The panel also discussed findings from the 2024 National Education Survey of Public Television Stations, the latest in a series of CPB surveys designed to assess the scope and impact of stations’ educational services. The survey was designed by Kea Anderson, CPB’s former director of research and evaluation. Reflecting on the results, Bean emphasized the survey’s message of systemwide strength in education. “There is a lot of expertise in this system, and there’s a big opportunity for stations to support one another in their work,” she said.

Fragale highlighted another encouraging trend from the survey: 60% of the stations reported engaging a new funder for their educational work in the past year. “Before the loss of federal funding, we saw a renewed interest from funders and community leaders in stations’ education work,” he said. “That momentum is something stations can draw on in this changed funding environment.”

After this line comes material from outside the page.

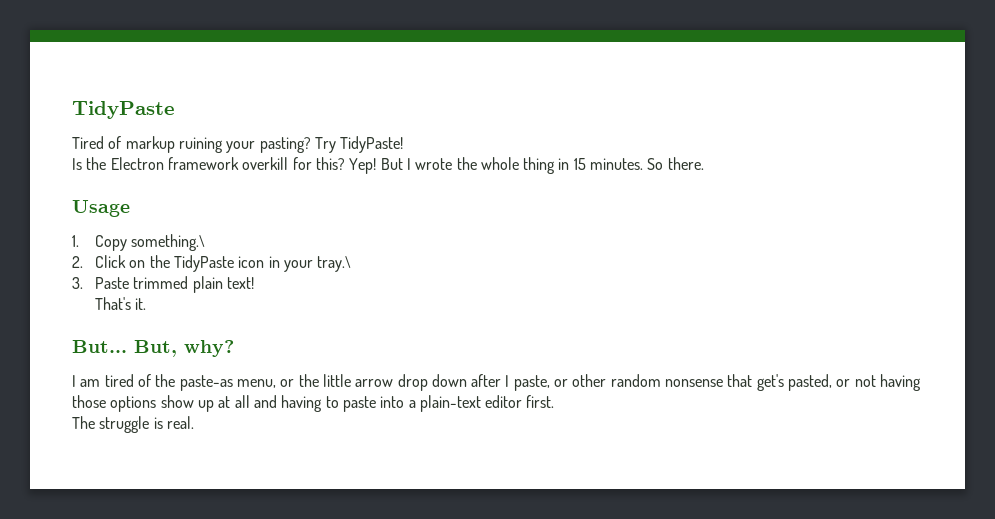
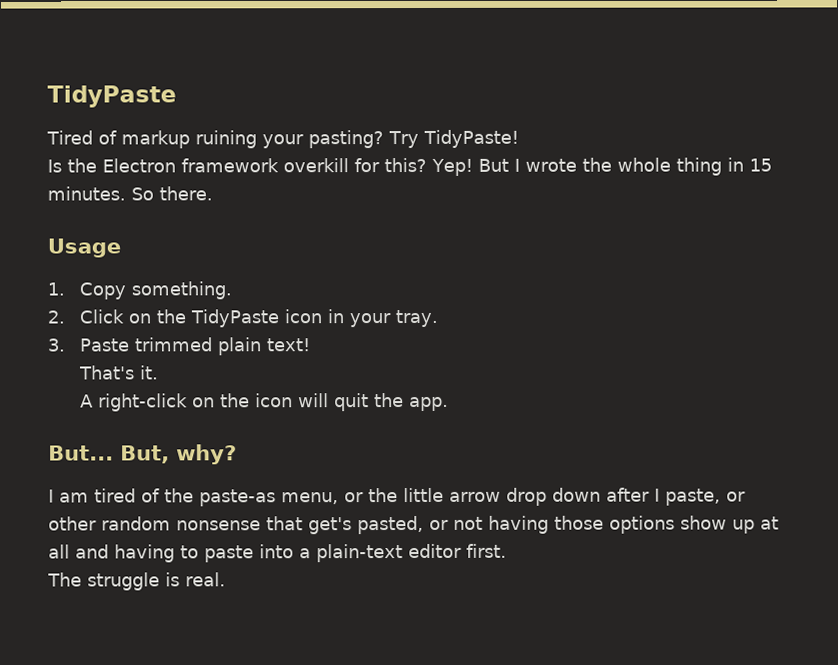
[131,234,206,251] something.\ -> [131,281,233,300] something.
[317,256,352,272] tray.\ -> [395,309,439,328] tray.
(147, 304) none -> [80,393,450,412] // A right-click on the icon will quit the app.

Sanchez discussed the essential role of partnerships in public media’s educational efforts. “From libraries and schools to state Departments of Education and other state agencies,  these partnerships have been essential to public media’s service,” she said. “They will be even more vital moving forward, especially as the education community works to address learning gaps for students.”

The session concluded with reflections on memories, milestones, and hopes for the future. Across their remarks, the panelists emphasized the importance of collaboration, the strength of community partnerships, and the promise of the rising generation of public media leaders ready to carry the mission forward.

Sanchez closed the conversation with a forward-looking charge to the field, encouraging stations to keep building, keep imagining, and keep connecting. She reminded all in attendance that “people need public media more today than ever before.”